Sguardi vuoti, incedere lento, movimenti appena percepibili...tutto per un tampone!

Molte di queste anime si paventano dietro la “tutela dei propri cari”, perché, effettivamente, serbando un pizzico di lucidità, sarebbe alquanto parossistico ammettere di “volersi salvare dal niente”, allora scatta il jolly del “proprio caro” (nella stragrande maggioranza dei casi, ormai, vaccinato e protetto).



In questa spirale di psicosi collettiva, ovviamente, tutto diviene stantio e preoccupante. Lo zapping su vari talk show e tg si autodecreta l'unica pausa rinvigorente tra un tampone e l'altro. Cosa accade, però, dall'altra parte del monitor?

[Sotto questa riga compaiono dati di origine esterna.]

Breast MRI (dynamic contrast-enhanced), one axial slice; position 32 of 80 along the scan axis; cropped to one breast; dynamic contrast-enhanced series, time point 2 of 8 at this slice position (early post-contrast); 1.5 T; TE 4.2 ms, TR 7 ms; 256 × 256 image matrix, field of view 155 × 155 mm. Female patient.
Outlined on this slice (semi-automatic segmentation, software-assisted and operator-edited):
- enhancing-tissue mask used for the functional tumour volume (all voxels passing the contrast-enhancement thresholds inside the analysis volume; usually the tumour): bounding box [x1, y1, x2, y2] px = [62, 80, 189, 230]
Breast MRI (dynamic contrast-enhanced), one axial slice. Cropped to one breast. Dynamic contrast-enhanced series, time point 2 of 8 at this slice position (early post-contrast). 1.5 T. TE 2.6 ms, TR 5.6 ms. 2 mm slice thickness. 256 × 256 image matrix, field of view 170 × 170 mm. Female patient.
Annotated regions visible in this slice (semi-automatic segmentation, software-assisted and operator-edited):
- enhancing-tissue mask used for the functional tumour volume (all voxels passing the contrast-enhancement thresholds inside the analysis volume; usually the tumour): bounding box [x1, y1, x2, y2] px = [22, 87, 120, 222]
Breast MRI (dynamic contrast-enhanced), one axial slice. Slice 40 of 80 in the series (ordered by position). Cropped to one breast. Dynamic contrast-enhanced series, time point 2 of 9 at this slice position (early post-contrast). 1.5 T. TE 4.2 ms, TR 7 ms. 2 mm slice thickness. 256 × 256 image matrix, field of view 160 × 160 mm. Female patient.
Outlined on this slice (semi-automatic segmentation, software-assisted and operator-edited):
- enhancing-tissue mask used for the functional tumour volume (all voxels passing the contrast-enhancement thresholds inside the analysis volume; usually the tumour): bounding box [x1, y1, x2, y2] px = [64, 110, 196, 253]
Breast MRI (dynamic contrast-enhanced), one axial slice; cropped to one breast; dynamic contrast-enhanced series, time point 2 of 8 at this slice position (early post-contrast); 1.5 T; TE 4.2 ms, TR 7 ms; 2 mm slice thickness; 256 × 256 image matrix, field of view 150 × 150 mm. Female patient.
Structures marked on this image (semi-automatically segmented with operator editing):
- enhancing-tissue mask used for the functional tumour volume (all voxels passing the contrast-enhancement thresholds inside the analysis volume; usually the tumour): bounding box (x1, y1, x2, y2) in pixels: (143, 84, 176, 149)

Coloro che sono davvero in difficoltà, che avrebbero bisogno di urgente assistenza, che non potrebbero “attendere le paure dei sani”, che vorrebbero solo un abbraccio dei propri cari tra le fredde pareti di un ospedale, rischiano seriamente...di perdere quel dono prezioso che è la vita, e spesso nella totale solitudine.  

Alle anime che “respirano”, tuttavia, tutto ciò non interessa. Quello che questi due anni ci hanno permesso di constatare, non senza danni spesso irreversibili, è che la mente può essere un’arma letale se non sufficientemente supportata da conoscenza, consapevolezza e tanta, ma tanta personalità. Le informazioni, volutamente e ostinatamente fuorvianti, viaggiano alla velocità della luce sterminando cervelli e, in molti casi, annebbiando anche conoscenze pregresse. Ne scaturisce una deriva non solo dell’oggi, ma anche del domani, per annullamento totale di obiettivi e futuribilità. Allora il mondo si paralizza, abbacinato da un’unica parola che, attraverso sapienti fili da burattinaio, induce movimenti e decisioni: virus. Da una parte si conquistano Rolex, dall’altra si “respira”. Ma siamo davvero certi che il respiro sia sinonimo di vita? Cosa sarebbe l’esistenza senza l’esperienza, senza i profumi, senza i viaggi, senza le scoperte, senza le emozioni forti, senza mutamento...senza progetti?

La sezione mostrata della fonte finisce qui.